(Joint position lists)
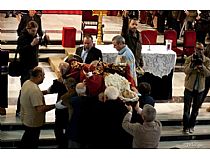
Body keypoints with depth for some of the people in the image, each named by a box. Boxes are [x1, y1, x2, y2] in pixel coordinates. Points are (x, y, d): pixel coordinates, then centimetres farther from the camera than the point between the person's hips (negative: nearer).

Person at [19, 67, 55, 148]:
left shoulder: (27, 83, -4)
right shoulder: (34, 90, -33)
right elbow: (40, 109, -36)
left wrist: (44, 92, 5)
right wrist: (55, 105, -28)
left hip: (26, 118, 9)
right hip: (33, 122, -9)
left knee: (27, 137, 30)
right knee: (33, 142, 12)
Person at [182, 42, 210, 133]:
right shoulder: (189, 59, -7)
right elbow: (186, 71, -17)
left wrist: (201, 65, -24)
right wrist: (193, 63, -27)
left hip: (200, 88, 2)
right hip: (189, 87, -2)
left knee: (196, 108, 13)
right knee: (187, 108, 1)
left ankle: (191, 126, 27)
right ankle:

# Task instructions
Every line from the one containing "left wrist: (201, 65, -24)" to the end of the entries must be set down exactly, with none omitted and none added.

# Reply to the exercise
left wrist: (201, 65, -24)
right wrist: (193, 63, -27)
left hip: (200, 88, 2)
right hip: (189, 87, -2)
left knee: (196, 108, 13)
right knee: (187, 108, 1)
left ankle: (191, 126, 27)
right ankle:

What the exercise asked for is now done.